Re: An interesting quote on Java and C++

[dewar@merv.cs.nyu.edu (Robert Dewar)]

<<This is basically good, but it still bothers me that:

    type T is range 0..2_000_000_000;
    X, Y: T := T'Last;
    Z: T := (X + Y) / 2;

will typically behave differently on a 32-bit machine than on a 36-bit
machine.>>

True, this program fragment is non-deterministic, it may raise constraint
error, or it may give the right answer (no other possibilities are allowed).
The decision in Ada not to make such constraint checking canonical was
taken quite deliberately, on the grounds that it would have very significant
efficiency effects.

Since Java is interpreted anyway, at least in the original conception,
it has taken a more casual attitude to efficiency, and the fact that
arithmetic is canonical in Java, if taken seriously, would indeed have
very significant effects on efficiency.

For example, consider a more interesting example than Bob's one (since
there really aren't many 36-bit machines left in wide use).

   A,B,C : Float;
   ...
   A := A * B / C;

Let's assume we are talking IEEE short-form here (Java of course is a
complete catastrphone efficiency-wise on non-IEEE machines such as the
Dec Alpha (*) or the IBM mainframe), but let's not even worry about
that for a moment.

Instead consider the case where A*B is out of range of Float. If we insist
on canonical overflow in this situation, then we will badly harm efficiency
on the x86, which feels like doing all arithmetic in IEEE extended. Ada
quite deliberately in this case (by defining Float as an unconstrained type)
not only allows the intermediate value to overflow, but even the value stored
in A is allowed to be out of range if it is "correct".

Yes, this messes up the language a bit, and yes, this potentially causes
some portability problems, but we are willing to take these minor negatives
in return for a potentially VERY significant gain in efficiency of floating-
point.

Note incidentally that the requirement for IEEE floating-point arithmetic
is controversial, and is under active "discussion" by the ISO Java committee.

(*) thrown in deliberately! Most people, and certainly most DEC sales people,
would think of the DEC Alpha as an IEEE machine. However, the hardware
departs significantly from IEEE in the some areas, including the handling
of denormals, and if you want true IEEE semantics, then you get a huge
slowdown because of software fiddling.

In practice, poeple settle on the Alpha for this slight departure from
IEEE, just as they do on the SGI R10000, which "cheats" in a similar
manner (I should say that both instances of cheating are all about
trying to increase fpt efficiency in the normal case).

Now in languages with no fpt model (C, C++, Fortran, PL/1, Algol-68, Pascal,
Eiffel, ... it is a very long list), there is no problem, you can perfectly
well map to the expected efficient hardware execution mode on both these
machines.

Even in Ada, which has a very definite FPT model, this model has been
very carefuly chosen to balance maximum utility with the ability to
accomodate typical reasonabole floating-point systems, including both
these examples.

The decision in Java, if taken literally to follow IEEE precisely, is a
MAJOR problem on these two architectures, and in practice, the Java
implementations on such machines just ignore the fine points of the rules.

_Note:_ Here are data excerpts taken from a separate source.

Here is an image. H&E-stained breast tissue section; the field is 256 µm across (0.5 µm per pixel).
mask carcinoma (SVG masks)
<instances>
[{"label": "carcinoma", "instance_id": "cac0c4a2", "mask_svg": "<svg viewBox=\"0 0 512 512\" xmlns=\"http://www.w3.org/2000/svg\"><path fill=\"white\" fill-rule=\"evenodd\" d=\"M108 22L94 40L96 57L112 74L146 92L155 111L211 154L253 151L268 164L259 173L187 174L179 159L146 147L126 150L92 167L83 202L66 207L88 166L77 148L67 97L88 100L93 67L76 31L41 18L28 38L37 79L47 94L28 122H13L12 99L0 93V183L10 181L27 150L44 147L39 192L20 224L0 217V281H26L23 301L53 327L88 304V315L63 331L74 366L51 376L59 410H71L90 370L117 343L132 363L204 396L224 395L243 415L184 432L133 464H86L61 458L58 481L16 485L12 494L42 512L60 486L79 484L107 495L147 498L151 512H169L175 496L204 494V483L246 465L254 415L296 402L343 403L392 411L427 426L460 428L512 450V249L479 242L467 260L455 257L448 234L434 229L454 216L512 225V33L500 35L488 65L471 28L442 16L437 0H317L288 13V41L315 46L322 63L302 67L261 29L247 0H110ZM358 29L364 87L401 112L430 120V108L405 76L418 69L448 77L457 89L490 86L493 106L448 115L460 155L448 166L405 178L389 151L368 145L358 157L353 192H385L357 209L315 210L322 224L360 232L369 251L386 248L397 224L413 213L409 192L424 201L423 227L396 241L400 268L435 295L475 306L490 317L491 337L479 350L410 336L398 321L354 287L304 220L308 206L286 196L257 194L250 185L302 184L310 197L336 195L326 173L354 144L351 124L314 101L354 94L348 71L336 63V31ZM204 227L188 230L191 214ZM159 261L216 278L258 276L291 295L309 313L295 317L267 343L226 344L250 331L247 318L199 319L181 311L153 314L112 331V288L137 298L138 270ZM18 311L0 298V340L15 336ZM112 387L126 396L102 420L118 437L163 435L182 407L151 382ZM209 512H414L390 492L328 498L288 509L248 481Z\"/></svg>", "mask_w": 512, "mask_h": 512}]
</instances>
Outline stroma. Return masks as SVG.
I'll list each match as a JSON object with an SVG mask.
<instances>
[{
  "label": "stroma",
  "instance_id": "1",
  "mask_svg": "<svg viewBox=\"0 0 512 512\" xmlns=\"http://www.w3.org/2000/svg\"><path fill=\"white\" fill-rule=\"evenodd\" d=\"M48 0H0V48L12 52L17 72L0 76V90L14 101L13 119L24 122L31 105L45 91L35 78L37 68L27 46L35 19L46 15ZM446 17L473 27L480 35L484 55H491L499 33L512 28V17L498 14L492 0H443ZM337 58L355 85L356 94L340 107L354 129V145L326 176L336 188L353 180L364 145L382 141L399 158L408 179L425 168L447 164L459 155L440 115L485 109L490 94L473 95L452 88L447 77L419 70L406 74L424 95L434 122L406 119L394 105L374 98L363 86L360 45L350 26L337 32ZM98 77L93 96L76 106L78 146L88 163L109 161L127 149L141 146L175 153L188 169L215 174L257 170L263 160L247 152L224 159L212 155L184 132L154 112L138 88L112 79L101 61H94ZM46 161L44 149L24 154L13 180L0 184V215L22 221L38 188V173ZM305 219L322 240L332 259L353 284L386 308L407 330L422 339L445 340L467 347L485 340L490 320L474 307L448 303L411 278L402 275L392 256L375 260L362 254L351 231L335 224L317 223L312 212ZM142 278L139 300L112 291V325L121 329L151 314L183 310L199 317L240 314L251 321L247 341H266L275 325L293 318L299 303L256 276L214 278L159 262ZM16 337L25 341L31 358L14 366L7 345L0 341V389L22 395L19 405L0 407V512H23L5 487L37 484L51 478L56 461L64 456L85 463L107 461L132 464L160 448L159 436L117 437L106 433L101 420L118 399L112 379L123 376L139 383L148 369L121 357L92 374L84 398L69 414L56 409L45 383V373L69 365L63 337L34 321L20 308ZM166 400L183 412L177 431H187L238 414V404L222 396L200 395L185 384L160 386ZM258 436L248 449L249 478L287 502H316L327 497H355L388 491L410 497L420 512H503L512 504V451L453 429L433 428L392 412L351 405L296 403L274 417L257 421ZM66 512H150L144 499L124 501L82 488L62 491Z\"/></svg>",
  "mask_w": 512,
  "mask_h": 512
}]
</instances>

The decision to exactly follow IEEE rules by Sun was one of the following

a) deliberately taken on the grounds that sacrificing efficiency (by as
much as a decimal order of magnitude) was worth the guaranteed 100%
portability.

b) deliberately taken to give Sun a competitive advantage over other
work station manufacturers who don't implement IEEE 100%

c) casually taken without realizing the consequences

I do not know which of a) b) or c) applies.